[[ Records for this task open ]]

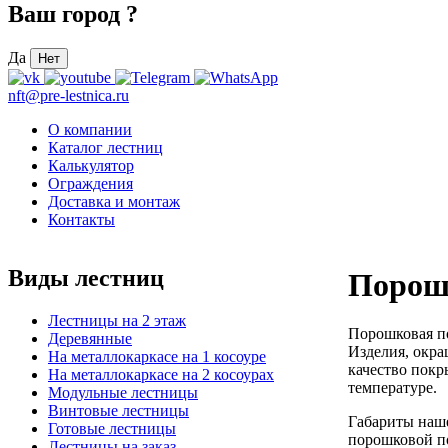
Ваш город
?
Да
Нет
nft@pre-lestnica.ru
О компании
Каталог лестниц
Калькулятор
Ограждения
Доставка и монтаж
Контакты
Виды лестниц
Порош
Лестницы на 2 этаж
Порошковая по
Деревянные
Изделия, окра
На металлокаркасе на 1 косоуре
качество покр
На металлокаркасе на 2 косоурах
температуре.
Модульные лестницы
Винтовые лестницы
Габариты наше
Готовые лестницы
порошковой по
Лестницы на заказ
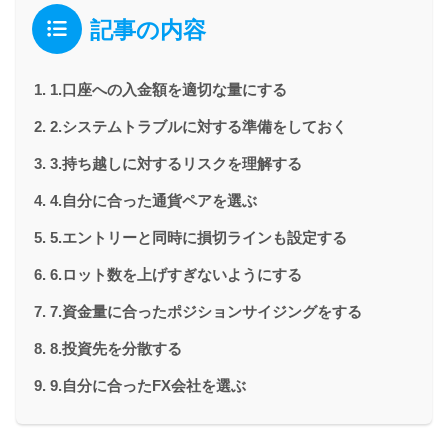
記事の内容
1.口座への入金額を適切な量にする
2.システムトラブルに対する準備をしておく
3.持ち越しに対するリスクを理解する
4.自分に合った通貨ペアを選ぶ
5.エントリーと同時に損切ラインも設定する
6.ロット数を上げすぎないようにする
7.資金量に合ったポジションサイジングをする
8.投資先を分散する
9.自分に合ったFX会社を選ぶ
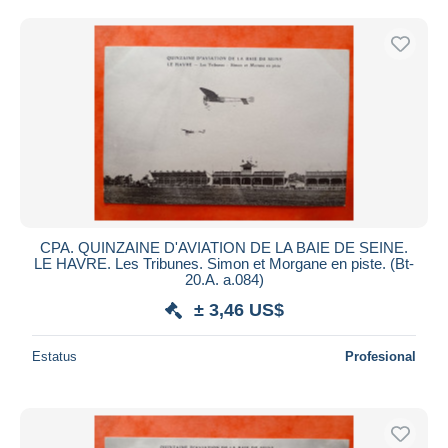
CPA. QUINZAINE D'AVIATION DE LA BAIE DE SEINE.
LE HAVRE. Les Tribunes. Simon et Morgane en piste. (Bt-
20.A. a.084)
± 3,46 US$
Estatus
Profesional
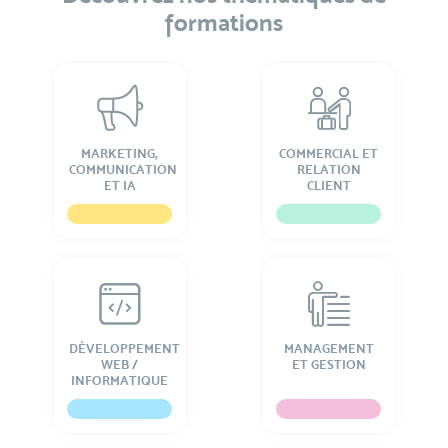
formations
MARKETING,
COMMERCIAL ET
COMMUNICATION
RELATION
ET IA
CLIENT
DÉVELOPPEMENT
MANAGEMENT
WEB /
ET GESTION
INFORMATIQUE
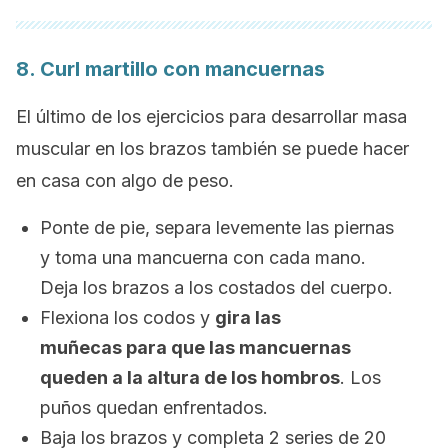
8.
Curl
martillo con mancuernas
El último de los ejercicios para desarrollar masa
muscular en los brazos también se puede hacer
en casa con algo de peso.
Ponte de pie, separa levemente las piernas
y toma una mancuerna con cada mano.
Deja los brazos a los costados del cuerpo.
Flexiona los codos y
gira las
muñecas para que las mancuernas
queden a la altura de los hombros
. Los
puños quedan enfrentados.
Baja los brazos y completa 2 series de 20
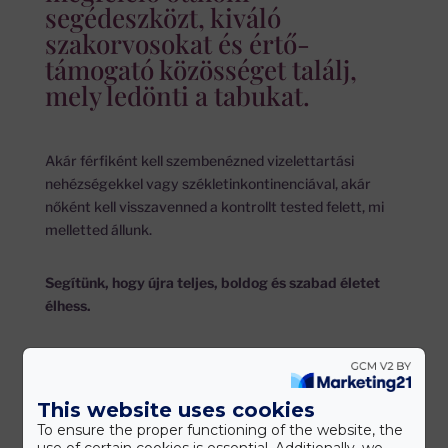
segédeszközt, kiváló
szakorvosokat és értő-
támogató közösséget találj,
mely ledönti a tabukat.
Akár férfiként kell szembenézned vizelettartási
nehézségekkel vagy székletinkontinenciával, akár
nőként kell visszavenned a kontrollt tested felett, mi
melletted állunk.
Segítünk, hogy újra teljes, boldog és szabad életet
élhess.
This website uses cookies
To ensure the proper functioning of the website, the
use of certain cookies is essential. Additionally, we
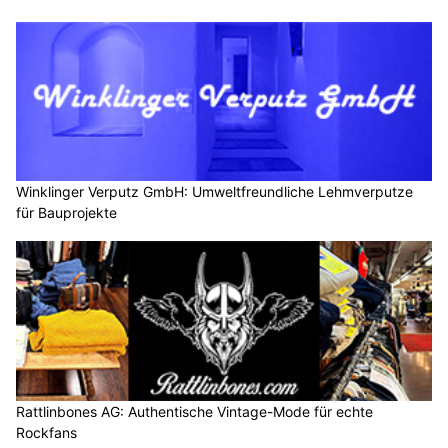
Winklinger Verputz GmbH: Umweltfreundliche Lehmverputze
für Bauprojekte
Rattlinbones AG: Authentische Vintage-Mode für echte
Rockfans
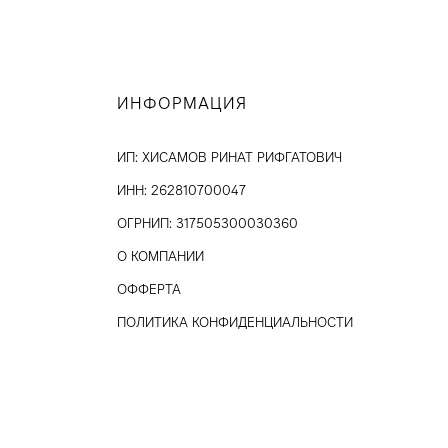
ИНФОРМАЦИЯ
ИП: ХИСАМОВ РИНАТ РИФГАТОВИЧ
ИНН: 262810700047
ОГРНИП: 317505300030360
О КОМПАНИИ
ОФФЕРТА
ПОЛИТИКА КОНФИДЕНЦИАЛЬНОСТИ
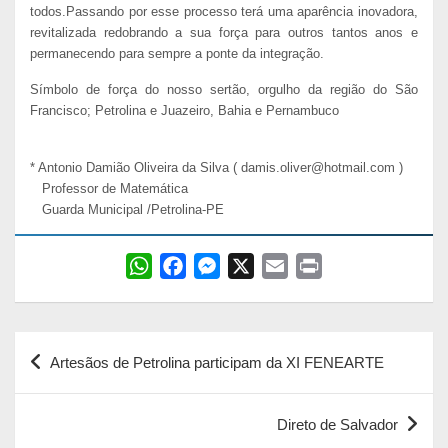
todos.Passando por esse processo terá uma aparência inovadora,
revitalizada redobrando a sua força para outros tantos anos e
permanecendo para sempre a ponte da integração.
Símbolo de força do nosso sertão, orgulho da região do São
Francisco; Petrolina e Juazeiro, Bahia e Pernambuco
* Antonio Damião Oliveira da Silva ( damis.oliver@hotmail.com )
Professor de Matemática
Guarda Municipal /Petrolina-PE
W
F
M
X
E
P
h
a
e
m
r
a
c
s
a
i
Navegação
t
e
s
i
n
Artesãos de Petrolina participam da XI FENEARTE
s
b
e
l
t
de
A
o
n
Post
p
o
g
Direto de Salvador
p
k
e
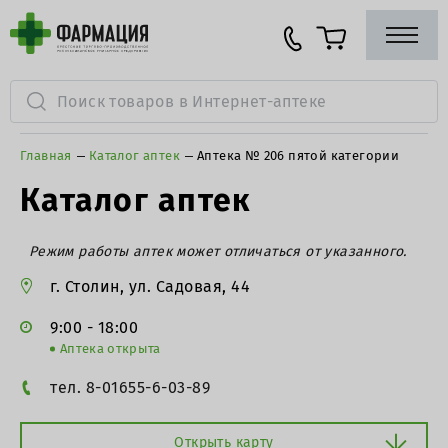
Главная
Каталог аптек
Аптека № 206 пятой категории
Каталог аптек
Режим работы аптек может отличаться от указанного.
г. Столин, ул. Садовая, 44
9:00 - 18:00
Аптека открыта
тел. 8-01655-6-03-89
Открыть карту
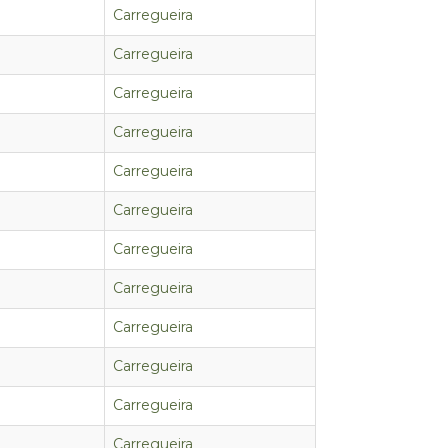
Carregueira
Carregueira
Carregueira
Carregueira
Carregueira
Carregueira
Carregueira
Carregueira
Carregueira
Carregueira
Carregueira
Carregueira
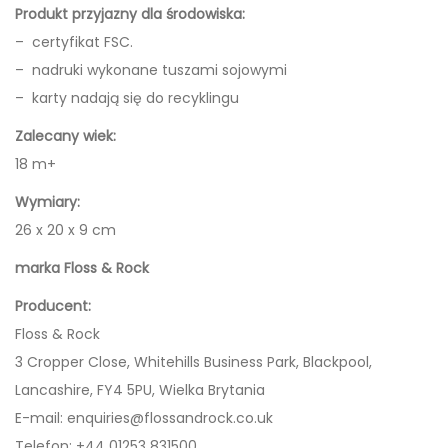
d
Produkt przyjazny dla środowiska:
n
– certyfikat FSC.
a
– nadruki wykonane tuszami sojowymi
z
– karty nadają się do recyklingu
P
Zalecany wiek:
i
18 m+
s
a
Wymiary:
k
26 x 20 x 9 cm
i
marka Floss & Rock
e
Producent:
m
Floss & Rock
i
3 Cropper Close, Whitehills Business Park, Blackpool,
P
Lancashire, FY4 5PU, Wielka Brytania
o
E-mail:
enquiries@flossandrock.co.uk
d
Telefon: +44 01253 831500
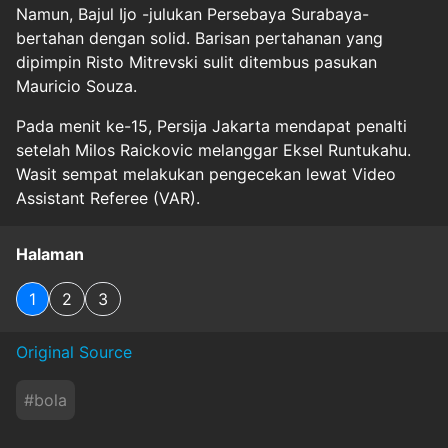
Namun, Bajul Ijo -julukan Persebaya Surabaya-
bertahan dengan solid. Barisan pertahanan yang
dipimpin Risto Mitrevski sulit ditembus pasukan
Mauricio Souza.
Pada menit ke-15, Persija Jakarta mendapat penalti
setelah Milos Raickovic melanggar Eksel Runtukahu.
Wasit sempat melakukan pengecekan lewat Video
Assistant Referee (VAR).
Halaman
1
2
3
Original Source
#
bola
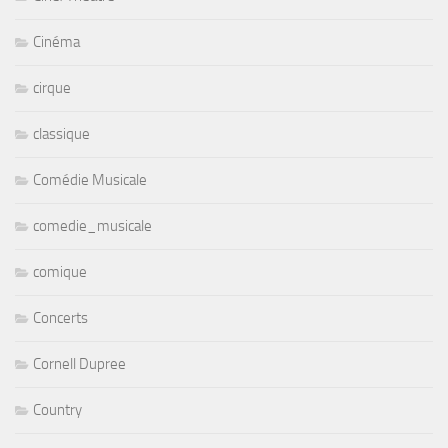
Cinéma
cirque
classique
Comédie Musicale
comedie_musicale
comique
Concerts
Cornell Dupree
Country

[[ Records for this task closed ]]

What you should do
All lines in the listing above that contain "Аптека" should be shown.

Exercise response
Аптека № 206 пятой категории
Аптека открыта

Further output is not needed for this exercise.